A few years ago I read something about a gratitude jar. I loved the idea and started one at the 1st of January the following year. It was a big glass jar. Every evening before I went to sleep I wrote something down that I was grateful for that day.
Some days I couldn’t choose, because the day was filled with nice and good things. Other days I really had to think hard to think about one possible thing to write down. No matter what kind of day it was: I always wrote something down. It would vary from being grateful for a lovely time with a friend, seeing beautiful clouds, having a good meal, doing nice work, reading an interesting book: it could be anything.
At the end of that year I emptied my jar and read all my little papers. It felt so good to do that. The joy of having 365 little papers, 365 memories of things, situations and memories that made me grateful.
A very interesting side-effect of collecting those papers in a glass jar is that I could see the jar filling up. So even looking at the jar and seeing all those papers, made me already more happy, grateful and thankful.
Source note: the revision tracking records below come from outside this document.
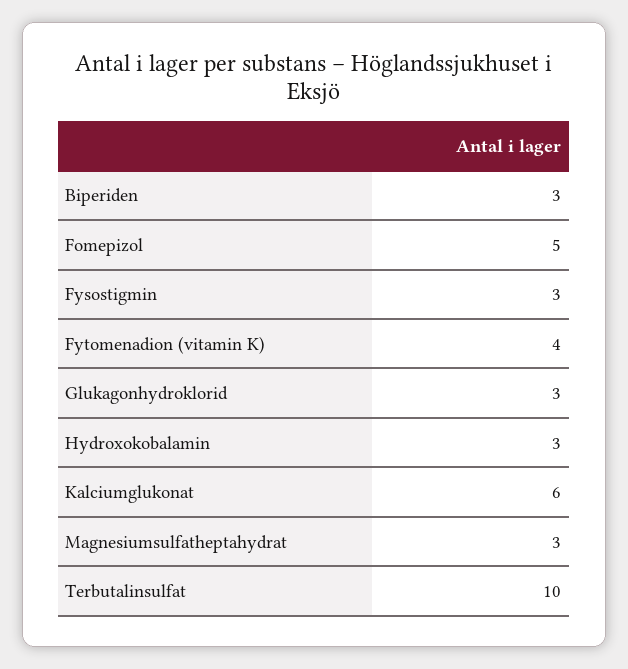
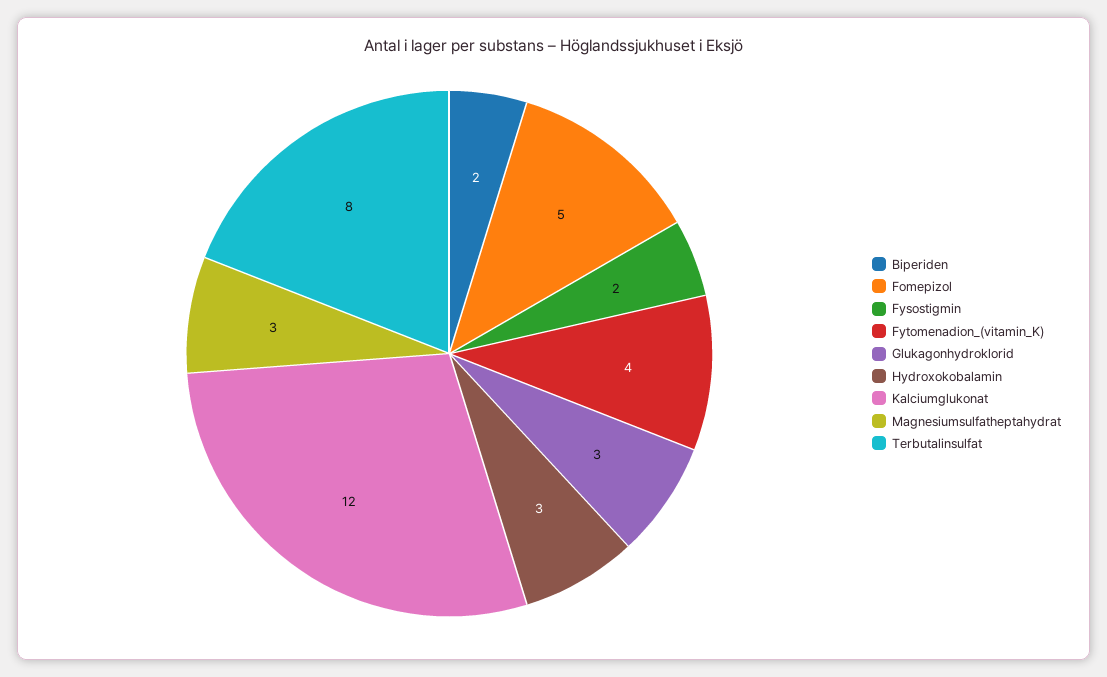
  {
-   "Biperiden": 3,
+   "Biperiden": 2,
    "Fomepizol": 5,
-   "Fysostigmin": 3,
+   "Fysostigmin": 2,
    "Fytomenadion (vitamin K)": 4,
    "Glukagonhydroklorid": 3,
    "Hydroxokobalamin": 3,
-   "Kalciumglukonat": 6,
+   "Kalciumglukonat": 12,
    "Magnesiumsulfatheptahydrat": 3,
-   "Terbutalinsulfat": 10
+   "Terbutalinsulfat": 8
  }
Another interesting side-effect was that it made me realize what really made me happy in my life. The year before I stopped my own enterprise I already noticed that I wasn’t enjoying it as much as I did the years before, because my work was hardly ever mentioned on one of my papers.
This year I emptied my jar in August, just before I left my home and was getting rid of lots of stuff, to do voluntary work for a while in Ireland. (read here how that came about). And a few months ago I missed my jar. So I took an empty jar and started again.
In a few days I will empty it and look back at my time here in Dzogchen Beara. And look forward, to who knows what kind of adventures and meetings in the next year.